Martin Lee Anderson case comes to a halt

Dozens of community members and college students gathered on the steps of the federal courthouse in Tallahassee Friday, holding picket signs that read “Murder on TV,” and “Justice delayed is justice denied” as they waited and hoped that Martin Lee Anderson would finally get justice.

An hour and a half later, attorney Benjamin Crump emerged from the courthouse with Anderson’s parents, Gina Jones and Robert Anderson. Their faces showed that once again the family and attorneys would walk away dissatisfied.

There was “insufficient evidence to prove beyond a reasonable doubt, wrongdoing by the guards to justify charging them,” Crump read from the findings of the Civil Rights Division of the U.S Justice Department.

The agency decided not to pursue federal criminal civil rights charges against the Bay County Boot camp staff members involved in Anderson’s death in January 2006. The eight, including guards and a nurse, were acquitted f manslaughter during a 2007 state trial. Crump expressed confusion and frustration over the latest ruling.

The images on the video tell the story, he said.

“I saw him fall down; I saw the guards pick him up again and again as they continued to beat him, and he fell like a rag doll. I saw the nurse stand with her hands on her hips, not assisting in any way,” he said. “I watched the guards stuff ammonia tablets in his nose and how they held his head as he struggled to get breath, and I watched his body go limp. And like you, I knew he was dead.”

Crump, of the law firm Parks & Crump, said his office and Anderson’s family will continue to work toward overturning the decision to make sure those responsible for the 14-year-old’s death will be punished.

“No matter how much the government tries to wash their hands of this heinous crime,” Crump said, “the bloodstains of injustice will remain on the government hands until they hold the guards and the nurse accountable.”

Jones, Anderson’s mother, said she expected a different outcome and vowed to continue to fight.

“They say (the case is) closed, but it’s not closed. I’m going to make sure it stays open,” said Jones. “That was my baby. There was no reason for him to be beaten like that.”

The family sued Bay County and the state before reaching a $7.4 million settlement.

Safia Afify, a 21-year-old law school student at Florida State University, was studying criminology at FSU’s Panama City campus when Anderson died. Afify said the decision would not only affect the families involved but would also impact how the public views law enforcement in the future.

She said that moral conviction should motivate the public.

“If you watch the video and see seven people standing over (Anderson), you’d literally have to be blind to not act. I can’t even watch the video. I can’t imagine being there in person,” Afify said.

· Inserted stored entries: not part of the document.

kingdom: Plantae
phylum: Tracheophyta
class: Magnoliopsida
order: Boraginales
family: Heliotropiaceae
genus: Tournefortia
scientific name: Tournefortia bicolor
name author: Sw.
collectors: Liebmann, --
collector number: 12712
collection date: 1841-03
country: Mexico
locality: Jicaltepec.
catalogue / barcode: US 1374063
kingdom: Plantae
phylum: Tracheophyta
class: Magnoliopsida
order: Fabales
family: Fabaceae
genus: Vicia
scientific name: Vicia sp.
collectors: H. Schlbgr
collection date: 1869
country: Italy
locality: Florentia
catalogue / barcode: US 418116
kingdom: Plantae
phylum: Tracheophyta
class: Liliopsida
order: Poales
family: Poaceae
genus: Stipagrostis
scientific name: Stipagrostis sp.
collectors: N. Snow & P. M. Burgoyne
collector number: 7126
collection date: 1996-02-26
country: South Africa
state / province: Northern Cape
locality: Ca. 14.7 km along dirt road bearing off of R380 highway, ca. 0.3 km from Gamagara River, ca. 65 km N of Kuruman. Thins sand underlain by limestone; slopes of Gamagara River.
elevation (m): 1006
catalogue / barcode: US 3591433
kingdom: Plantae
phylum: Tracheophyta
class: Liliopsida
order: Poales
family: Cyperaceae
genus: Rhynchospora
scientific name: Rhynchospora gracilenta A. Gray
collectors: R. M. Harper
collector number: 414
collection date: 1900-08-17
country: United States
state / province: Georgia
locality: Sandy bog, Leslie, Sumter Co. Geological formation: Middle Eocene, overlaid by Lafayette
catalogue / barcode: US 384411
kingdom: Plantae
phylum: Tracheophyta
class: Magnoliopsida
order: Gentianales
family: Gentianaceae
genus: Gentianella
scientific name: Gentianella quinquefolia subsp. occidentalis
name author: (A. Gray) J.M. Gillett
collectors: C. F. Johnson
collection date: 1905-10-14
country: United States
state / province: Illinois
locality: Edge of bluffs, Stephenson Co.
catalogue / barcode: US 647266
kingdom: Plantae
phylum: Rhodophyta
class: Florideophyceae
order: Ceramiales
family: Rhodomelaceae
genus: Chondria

The attendance at Friday’s press conference was low compared to the 2,000 protestors who rallied at the Capitol building four years ago to demand the arrest of the officers and officials who they felt tried to cover up Anderson’s death.

Rodney Muhammad, 40, said he only found out about the press conference the previous day. He said the low media coverage was purposeful.

“They anticipated that (the students) would have graduated and gone, so there was not a lot of publicity. There was national media coverage four years ago, and they didn’t want that in Tallahassee,” Muhammad said. The race of the victim makes a difference in the kind of treatment the person gets, he said.

“When there’s no concern for black life, you won’t get any press,” he said. “But with a white life, you’ll always get press.”